Although we often recommend that drivers consider certified pre-owned (CPO) vehicles in addition to traditional new and used cars, CPO vehicles aren’t always the right choice for everyone. To explain what we mean, we’ve listed a few of the potential drawbacks that you should consider before buying a certified pre-owned vehicle.
One issue you may encounter as you search for a good new or used car is that certified pre-owned vehicles tend to be a little more expensive than traditional used cars. There are a few reasons for this, but the primary one is that automakers need to charge a little more for a certified pre-owned car in order to make it financially viable to offer a warranty.
What you’ll need to consider is just how much more you’re willing to pay for that CPO warranty. For instance, if you’re thinking about buying a used car without a warranty that’s priced at $30,000 or a vehicle with a CPO warranty for $32,000, you’ll have to consider whether the warranty is worth that extra $2,000. For some reliable cars, it may not be. For cars that are notoriously unreliable or for luxury vehicles that can be expensive to fix, it might be worth it to spend the extra $2,000.
Warranty Already Included?
Something else you should consider before you sign the papers on a certified pre-owned car is whether the vehicle has any manufacturer warranty left. If it does, and if you don’t plan to keep the car very long, it may not be worth spending the extra money for a certified pre-owned vehicle.
As an example, consider two different used 2013 Honda CR-V models. One is available from a Honda dealer with a certified pre-owned warranty, while the other is a regular used car with no warranty. In this case, the vehicle with no warranty actually includes the balance of the manufacturer warranty, which covers the entire car through 2016 and the powertrain through 2018. If you don’t plan on keeping the car that long, spending the extra money on a certified pre-owned warranty might be a bad idea.

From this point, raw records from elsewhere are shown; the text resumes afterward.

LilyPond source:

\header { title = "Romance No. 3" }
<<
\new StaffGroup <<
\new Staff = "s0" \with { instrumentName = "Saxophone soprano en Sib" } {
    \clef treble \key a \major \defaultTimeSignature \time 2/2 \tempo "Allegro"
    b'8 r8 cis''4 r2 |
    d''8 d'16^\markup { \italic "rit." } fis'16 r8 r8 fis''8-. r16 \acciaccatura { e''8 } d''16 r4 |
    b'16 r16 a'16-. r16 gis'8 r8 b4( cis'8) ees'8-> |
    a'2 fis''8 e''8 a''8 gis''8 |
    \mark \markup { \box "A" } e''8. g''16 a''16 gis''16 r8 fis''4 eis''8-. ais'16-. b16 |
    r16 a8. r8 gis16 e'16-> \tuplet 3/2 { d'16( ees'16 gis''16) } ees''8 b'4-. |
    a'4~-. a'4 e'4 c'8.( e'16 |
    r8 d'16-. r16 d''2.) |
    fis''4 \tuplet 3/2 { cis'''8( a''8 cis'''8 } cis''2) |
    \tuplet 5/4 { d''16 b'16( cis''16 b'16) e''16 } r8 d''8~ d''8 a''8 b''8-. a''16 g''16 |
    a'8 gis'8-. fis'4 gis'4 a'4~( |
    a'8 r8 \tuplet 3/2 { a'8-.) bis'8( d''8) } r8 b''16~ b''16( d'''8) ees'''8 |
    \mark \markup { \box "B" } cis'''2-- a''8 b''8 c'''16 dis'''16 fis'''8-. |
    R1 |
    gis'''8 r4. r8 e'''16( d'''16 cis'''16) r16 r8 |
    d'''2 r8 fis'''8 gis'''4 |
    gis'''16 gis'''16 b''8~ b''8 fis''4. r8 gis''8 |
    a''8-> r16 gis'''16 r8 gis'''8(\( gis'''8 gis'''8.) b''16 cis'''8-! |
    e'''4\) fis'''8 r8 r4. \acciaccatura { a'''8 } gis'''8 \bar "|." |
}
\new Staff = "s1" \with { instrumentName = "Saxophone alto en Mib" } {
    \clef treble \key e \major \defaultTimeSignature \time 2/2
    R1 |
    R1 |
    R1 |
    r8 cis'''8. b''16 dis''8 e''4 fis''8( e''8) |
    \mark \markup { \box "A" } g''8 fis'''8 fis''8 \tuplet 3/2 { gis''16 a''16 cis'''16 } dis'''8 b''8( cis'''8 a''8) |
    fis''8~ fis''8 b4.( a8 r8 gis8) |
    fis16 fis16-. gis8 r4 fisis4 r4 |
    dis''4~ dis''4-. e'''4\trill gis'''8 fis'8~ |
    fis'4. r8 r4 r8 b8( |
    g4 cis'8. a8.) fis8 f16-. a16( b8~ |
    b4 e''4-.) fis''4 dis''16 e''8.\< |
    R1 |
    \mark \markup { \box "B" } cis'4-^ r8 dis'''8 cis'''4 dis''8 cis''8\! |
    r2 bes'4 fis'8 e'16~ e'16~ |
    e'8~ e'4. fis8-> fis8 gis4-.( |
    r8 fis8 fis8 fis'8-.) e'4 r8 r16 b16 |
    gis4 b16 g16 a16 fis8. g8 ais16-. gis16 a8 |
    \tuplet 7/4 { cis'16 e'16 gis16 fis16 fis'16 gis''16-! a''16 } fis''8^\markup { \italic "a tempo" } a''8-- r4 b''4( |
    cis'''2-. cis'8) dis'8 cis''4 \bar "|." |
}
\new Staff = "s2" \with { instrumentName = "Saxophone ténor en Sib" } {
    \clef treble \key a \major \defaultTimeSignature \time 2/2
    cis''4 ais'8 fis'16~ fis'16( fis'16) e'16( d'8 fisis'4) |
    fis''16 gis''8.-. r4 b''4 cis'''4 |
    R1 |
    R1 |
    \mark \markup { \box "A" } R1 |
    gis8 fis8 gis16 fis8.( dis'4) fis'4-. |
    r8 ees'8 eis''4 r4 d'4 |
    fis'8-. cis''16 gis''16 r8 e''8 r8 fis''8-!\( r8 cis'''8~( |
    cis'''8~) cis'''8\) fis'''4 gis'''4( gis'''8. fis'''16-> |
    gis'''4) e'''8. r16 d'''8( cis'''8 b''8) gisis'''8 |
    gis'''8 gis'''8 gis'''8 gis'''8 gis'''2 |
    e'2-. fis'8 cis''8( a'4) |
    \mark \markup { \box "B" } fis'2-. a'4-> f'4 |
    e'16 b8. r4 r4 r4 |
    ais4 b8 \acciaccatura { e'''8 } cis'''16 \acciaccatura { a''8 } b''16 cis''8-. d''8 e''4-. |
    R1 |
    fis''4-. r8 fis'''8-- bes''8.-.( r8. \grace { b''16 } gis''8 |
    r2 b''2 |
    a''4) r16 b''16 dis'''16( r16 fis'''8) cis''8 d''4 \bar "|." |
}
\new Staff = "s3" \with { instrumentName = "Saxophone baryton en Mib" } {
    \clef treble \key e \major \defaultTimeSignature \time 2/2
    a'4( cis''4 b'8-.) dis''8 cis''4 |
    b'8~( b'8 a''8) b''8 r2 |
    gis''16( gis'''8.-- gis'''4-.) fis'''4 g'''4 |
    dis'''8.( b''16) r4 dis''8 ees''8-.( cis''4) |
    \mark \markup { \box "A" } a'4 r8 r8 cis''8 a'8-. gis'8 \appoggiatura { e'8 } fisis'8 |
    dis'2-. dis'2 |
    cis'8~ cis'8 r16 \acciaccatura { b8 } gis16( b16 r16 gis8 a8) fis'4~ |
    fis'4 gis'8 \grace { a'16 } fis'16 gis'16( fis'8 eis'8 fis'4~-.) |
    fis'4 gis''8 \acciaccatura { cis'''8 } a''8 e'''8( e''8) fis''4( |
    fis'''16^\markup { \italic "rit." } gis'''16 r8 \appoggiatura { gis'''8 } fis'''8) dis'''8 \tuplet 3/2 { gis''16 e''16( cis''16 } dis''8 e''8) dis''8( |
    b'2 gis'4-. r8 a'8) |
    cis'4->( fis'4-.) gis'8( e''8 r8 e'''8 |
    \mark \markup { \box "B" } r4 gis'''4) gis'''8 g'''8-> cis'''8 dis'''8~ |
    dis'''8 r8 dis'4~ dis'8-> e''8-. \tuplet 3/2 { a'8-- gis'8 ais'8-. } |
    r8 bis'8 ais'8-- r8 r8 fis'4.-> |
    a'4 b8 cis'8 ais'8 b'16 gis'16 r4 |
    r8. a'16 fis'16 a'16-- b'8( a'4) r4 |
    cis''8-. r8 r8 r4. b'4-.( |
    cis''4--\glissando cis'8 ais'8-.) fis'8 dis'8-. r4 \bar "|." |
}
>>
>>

Since certified pre-owned vehicles can be sold only by authorized dealerships from the same brand as the vehicle, you might find that certified pre-owned vehicle selection can be a little thin. For example, if you have only one Ford dealership near you, you’ll be at that dealer’s mercy when it comes to certified pre-owned selection unless you want to drive a long distance to another dealership. Buying a traditional used car, meanwhile, opens up a wider selection and a greater range of possibilities.
Consider an Aftermarket Warranty
Another drawback to a CPO warranty is that it isn’t always the least expensive option. In most cases, dealerships offer a wide variety of aftermarket warranties for pre-owned vehicles, and you can always opt for one if you’re nervous about potential issues down the line. Sometimes this is a cheaper option than spending the extra money on a certified pre-owned vehicle from a dealership.